### [Problem]
Among these records, which lines include "argument"? Copy them out.

Start of Materials provided

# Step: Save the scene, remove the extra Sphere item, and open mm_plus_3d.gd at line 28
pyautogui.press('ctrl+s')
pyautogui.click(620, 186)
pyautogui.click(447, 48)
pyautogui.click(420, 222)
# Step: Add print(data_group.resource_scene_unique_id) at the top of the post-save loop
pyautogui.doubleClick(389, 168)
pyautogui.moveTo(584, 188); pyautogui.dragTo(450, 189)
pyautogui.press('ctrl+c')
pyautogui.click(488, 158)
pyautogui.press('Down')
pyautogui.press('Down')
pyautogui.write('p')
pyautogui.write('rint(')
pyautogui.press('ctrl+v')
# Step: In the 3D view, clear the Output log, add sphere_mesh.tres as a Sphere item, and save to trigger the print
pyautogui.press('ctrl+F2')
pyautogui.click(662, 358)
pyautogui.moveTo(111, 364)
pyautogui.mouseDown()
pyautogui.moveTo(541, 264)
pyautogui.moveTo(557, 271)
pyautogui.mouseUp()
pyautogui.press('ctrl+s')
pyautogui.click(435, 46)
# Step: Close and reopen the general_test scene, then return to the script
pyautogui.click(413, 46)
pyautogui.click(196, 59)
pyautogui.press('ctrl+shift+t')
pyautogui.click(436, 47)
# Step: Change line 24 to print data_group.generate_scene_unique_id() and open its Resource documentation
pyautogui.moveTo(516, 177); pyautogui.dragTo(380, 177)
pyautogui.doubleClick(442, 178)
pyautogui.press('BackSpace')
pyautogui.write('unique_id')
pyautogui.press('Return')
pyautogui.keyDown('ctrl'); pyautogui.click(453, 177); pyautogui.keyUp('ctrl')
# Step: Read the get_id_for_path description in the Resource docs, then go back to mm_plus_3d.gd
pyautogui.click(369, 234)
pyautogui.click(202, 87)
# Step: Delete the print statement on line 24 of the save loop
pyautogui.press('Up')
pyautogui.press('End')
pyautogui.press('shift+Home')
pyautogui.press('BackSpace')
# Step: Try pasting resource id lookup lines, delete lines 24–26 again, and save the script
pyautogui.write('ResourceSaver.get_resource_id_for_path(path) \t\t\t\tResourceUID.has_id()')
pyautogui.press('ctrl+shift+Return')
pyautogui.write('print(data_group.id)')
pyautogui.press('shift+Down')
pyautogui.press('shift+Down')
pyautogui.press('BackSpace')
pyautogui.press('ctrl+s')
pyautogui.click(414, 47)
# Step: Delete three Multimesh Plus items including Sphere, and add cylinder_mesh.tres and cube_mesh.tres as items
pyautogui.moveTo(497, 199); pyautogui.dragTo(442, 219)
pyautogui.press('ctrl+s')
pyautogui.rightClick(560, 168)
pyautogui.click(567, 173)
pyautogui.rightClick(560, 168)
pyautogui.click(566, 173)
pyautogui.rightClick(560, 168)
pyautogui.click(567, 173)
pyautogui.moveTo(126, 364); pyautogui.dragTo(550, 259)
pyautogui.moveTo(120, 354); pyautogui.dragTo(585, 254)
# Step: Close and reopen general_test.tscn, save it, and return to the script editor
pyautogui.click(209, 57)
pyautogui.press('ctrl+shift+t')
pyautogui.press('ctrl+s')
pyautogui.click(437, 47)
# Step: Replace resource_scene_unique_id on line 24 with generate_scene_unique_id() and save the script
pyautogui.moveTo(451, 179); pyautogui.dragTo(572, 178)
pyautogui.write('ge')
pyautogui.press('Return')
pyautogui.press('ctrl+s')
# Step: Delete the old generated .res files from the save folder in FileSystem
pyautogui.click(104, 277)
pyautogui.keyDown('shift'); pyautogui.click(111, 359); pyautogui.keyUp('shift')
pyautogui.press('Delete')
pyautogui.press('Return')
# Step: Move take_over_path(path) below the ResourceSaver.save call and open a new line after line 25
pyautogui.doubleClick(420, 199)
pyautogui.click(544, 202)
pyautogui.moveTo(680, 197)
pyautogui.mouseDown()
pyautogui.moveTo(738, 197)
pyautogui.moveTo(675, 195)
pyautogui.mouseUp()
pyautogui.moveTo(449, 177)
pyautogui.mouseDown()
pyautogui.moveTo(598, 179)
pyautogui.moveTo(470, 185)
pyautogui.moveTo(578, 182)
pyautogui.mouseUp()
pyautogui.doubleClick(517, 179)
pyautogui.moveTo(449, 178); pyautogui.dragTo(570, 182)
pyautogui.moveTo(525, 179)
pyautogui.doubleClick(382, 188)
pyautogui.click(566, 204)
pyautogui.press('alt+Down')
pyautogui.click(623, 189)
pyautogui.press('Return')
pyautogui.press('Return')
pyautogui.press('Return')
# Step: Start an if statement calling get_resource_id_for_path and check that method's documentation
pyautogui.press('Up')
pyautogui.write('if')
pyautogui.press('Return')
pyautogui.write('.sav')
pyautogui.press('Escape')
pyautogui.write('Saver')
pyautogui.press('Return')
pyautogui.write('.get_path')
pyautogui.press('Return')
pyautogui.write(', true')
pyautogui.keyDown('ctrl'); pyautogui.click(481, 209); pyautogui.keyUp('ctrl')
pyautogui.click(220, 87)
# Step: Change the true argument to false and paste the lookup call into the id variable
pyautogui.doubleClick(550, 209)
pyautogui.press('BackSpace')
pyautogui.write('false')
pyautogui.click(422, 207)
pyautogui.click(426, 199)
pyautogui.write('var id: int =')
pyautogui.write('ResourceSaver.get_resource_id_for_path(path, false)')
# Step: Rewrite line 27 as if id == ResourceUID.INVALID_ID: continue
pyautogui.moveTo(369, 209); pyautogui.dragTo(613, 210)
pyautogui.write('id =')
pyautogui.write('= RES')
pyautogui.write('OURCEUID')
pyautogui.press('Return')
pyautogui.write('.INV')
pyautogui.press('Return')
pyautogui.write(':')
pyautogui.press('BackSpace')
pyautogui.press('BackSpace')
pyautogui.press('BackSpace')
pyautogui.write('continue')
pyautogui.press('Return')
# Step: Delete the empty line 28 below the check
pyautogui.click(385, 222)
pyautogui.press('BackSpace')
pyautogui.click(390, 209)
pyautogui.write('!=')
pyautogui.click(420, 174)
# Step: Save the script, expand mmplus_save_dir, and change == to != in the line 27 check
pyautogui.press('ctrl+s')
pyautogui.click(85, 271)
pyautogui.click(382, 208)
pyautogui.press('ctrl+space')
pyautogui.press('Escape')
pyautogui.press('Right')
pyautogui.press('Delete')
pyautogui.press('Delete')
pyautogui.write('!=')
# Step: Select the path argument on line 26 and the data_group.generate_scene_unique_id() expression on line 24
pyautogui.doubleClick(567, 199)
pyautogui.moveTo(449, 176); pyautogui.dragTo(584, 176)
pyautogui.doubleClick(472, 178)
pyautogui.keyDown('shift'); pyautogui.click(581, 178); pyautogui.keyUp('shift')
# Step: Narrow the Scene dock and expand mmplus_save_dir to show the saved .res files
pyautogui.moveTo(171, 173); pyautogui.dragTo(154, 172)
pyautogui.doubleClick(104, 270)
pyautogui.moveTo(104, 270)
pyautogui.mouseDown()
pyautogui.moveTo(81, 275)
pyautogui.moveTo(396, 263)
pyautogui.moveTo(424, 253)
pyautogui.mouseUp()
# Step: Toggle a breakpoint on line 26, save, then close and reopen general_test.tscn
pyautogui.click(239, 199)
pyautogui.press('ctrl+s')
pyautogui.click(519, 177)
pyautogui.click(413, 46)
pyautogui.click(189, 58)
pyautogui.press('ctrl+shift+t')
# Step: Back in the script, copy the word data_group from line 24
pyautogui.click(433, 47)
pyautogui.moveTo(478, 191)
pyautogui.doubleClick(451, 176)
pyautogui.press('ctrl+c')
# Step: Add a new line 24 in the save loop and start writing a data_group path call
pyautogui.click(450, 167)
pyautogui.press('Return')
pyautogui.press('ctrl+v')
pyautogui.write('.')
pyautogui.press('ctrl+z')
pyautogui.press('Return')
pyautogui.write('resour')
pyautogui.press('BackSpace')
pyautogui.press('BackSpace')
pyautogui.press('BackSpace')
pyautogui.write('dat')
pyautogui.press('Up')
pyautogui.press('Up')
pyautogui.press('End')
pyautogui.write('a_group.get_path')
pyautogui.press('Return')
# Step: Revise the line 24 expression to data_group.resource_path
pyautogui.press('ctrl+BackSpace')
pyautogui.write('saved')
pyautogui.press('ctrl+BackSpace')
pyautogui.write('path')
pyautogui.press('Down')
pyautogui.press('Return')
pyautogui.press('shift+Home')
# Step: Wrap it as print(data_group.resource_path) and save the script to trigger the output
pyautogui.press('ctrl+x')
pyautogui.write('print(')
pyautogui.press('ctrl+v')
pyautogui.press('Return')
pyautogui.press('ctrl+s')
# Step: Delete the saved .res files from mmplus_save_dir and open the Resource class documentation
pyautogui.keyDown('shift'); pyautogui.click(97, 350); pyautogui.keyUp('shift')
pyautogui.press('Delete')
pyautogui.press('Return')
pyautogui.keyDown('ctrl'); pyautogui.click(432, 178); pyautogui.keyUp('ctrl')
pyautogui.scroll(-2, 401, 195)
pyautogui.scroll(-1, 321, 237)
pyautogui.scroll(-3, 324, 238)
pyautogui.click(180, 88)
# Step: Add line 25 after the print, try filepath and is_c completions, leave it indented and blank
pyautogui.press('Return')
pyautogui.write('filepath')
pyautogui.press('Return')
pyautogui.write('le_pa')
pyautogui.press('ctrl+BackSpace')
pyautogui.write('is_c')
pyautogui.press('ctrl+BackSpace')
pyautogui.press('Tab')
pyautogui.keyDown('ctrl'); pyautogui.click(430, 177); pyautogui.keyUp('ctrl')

End of Materials provided

### [Written answer]
# Step: Change the true argument to false and paste the lookup call into the id variable
# Step: Select the path argument on line 26 and the data_group.generate_scene_unique_id() expression on line 24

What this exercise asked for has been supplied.